Dampak Kekerasan pada Anak Bisa Membuat Stres hingga Gangguan Otak
Stress akibat kekerasan pada anak bisa mengakibatkan gangguan yang berkepanjangan, fisik dan psikis
4 Mei 2023
Follow Popmama untuk mendapatkan informasi terkini. Klik untuk follow WhatsApp Channel & Google News
Setiap bulan April diperingati sebagai National Child Abuse Prevention Month. Momentum ini sudah dilakukan sejak tahun 1983 di Amerika Serikat.
Dikutip dari Childwelfare, National Child Abuse Prevention Month mengakui pentingnya kerja sama keluarga dan masyarakat guna mencegah pelecehan dan penelantaran anak, termasuk kekerasan.
Jerren Lim, B.A., B.S. selaku Mental Health Advocate ikut menyuarakan tentang pentingnya pencegahan kekerasan pada anak di Indonesia saat peringatan National Child Abuse Prevention Month. Aspirasinya itu ia tuangkan dalam foto-foto yang diunggah melalui akun Instagram-nya.
Ia menuliskan bahwa kekerasan pada anak tidak hanya menyerang fisik saja. Bisa juga secara psikis yang mengganggu kesehatan mental si Kecil.
Pada kesempatan kali ini, Popmama.com akan memaparkan penjelasan Jerren Lim terkait dampak kekerasan pada anak berakibat stres hingga mengubah otakmereka secara permanen.
Editors' Pick
Penjelasan Mental Advocate tentang Teori Stres
Jerren Lim memberikan pandangan terkait teori stress physiology yang menjelaskan mekanisme biologis pada seseorang yang mengalami ketegangan (stres).
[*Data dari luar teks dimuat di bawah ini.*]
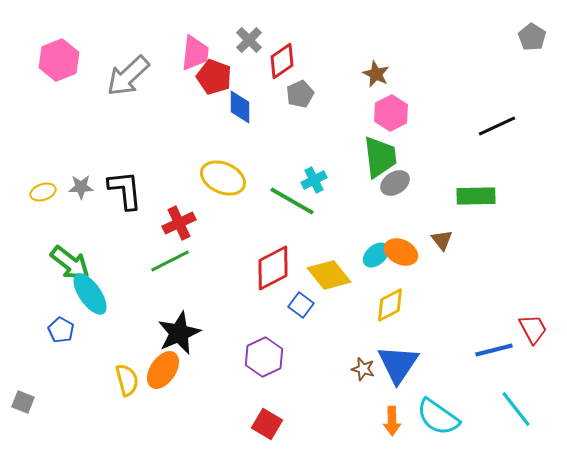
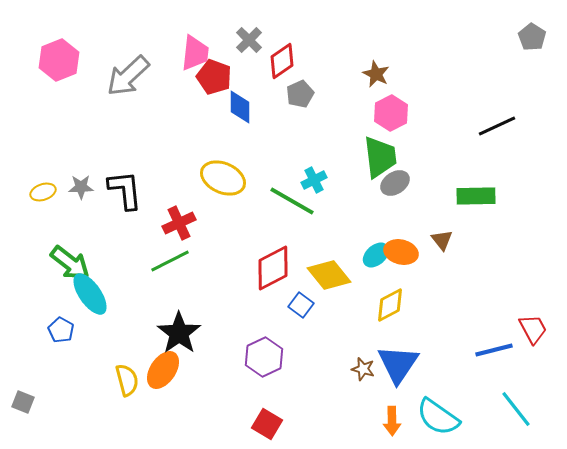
orange ellipse at (401, 252): rotated 12 degrees counterclockwise
black star at (179, 333): rotated 12 degrees counterclockwise
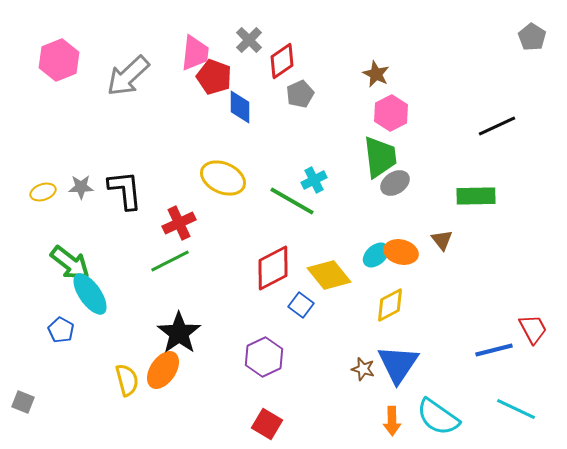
cyan line at (516, 409): rotated 27 degrees counterclockwise
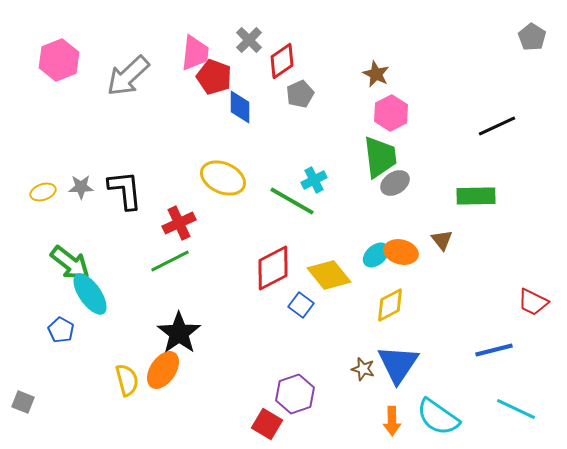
red trapezoid at (533, 329): moved 27 px up; rotated 144 degrees clockwise
purple hexagon at (264, 357): moved 31 px right, 37 px down; rotated 6 degrees clockwise
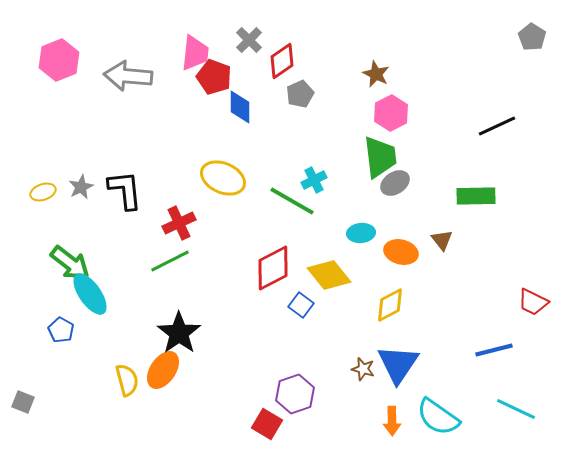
gray arrow at (128, 76): rotated 48 degrees clockwise
gray star at (81, 187): rotated 25 degrees counterclockwise
cyan ellipse at (376, 255): moved 15 px left, 22 px up; rotated 36 degrees clockwise
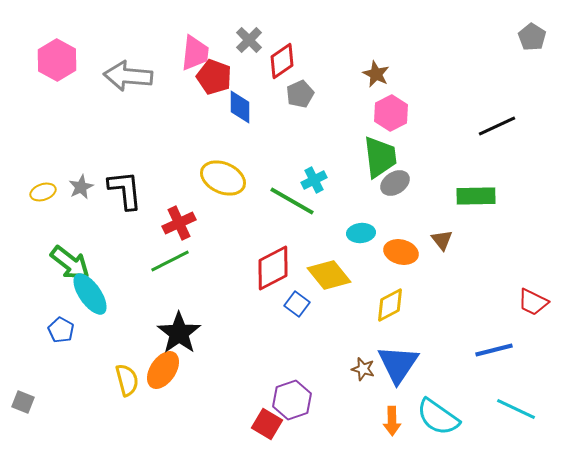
pink hexagon at (59, 60): moved 2 px left; rotated 9 degrees counterclockwise
blue square at (301, 305): moved 4 px left, 1 px up
purple hexagon at (295, 394): moved 3 px left, 6 px down
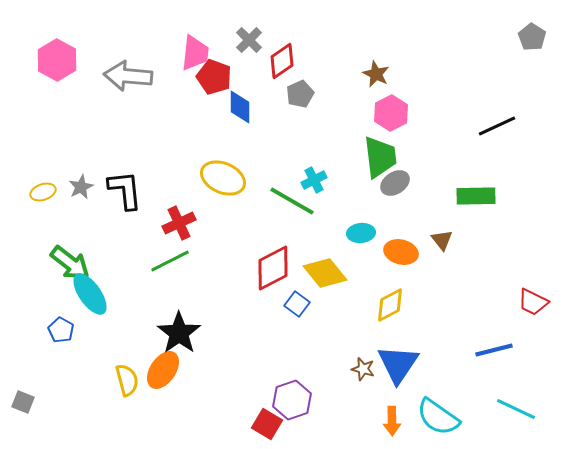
yellow diamond at (329, 275): moved 4 px left, 2 px up
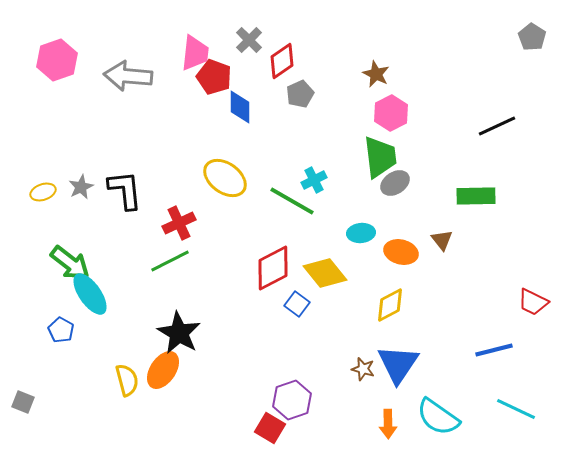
pink hexagon at (57, 60): rotated 12 degrees clockwise
yellow ellipse at (223, 178): moved 2 px right; rotated 12 degrees clockwise
black star at (179, 333): rotated 6 degrees counterclockwise
orange arrow at (392, 421): moved 4 px left, 3 px down
red square at (267, 424): moved 3 px right, 4 px down
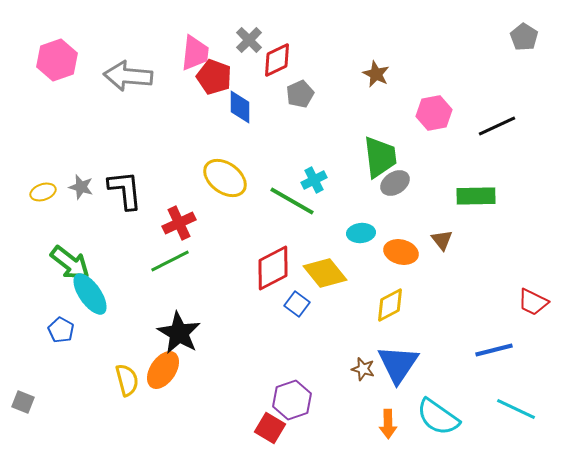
gray pentagon at (532, 37): moved 8 px left
red diamond at (282, 61): moved 5 px left, 1 px up; rotated 9 degrees clockwise
pink hexagon at (391, 113): moved 43 px right; rotated 16 degrees clockwise
gray star at (81, 187): rotated 30 degrees counterclockwise
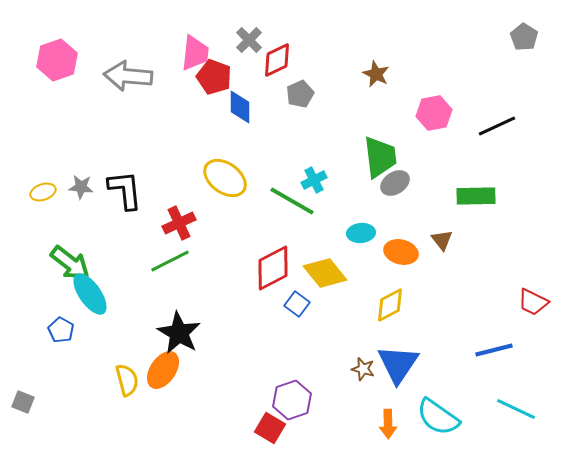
gray star at (81, 187): rotated 10 degrees counterclockwise
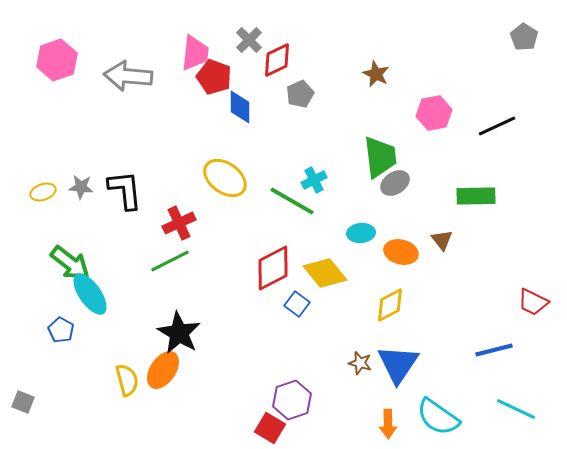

Stres erat kaitannya dengan meningkatnya cortisol hormone pada pathway yang disebut HPA axis atau Hypothalamus Pituitary Adrenal axis.
Nah, hypothalamus (hipotalamus) merupakan kelenjar di otak yang menghasilkan hormon untuk mengontrol fungsi organ dan sel dalam tubuh. Fungsi utama hipotalamus adalah memastikan dan menjaga supaya sistem tubuh berjalan stabil.
Hipotalamus menghasilkan hormon pituitari untuk mengeluarkan adrenocorticotropic hormone (ACTH). ACTH kemudian berpindah melalui aliran darah menuju ke kelenjar adrenal pada ginjal. Imbasnya ginjal turut menghasilkan cortisol hormon secara drastis. Hormon ini kembali ke otak menuju hippocampus.
Akibatnya terjadi penurunan glucocorticoid receptor (GR) secara drastis. Hubungan antara peningkatan drastis cortisol hormone dan penurunan GR yang memengaruhi tingkat stres.
Riset Temukan GR Total yang Lebih Sedikit pada Orang yang Alami Kekerasan di Masa Kecil
Pada penelitian yang dilakukan oleh McGill University di Kanada, para ilmuwan mengumpulkan 36 hippocampus dari orang yang meninggal akibat bunuh diri (bundir). Jumlah tersebut dikelompokkan menjadi tiga, yaitu:
- Kategori 1: Dua belas orang bunuh diri karena sejarah kekerasan di saat anak-anak,
- Kategori 2: Dua belas orang bunuh diri tidak mengalami kekerasan di masa kecil,
- Kategori 3: Dua belas orang lainnya tidak meninggal karena bunuh diri (control).
Hasil riset tersebut menunjukkan tidak ada perbedaan GR total secara signifikan secara statistik di otak mereka antara kategori 1 dan 3.
Sedangkan, para kategori 2 (orang bunuh diri yang mempunyai pengalam kekerasan di masa kecil) justru mempunyai GR total di hippocampus yang jauh lebih sedikit. Hal ini sejalan dengan teori stress physiology.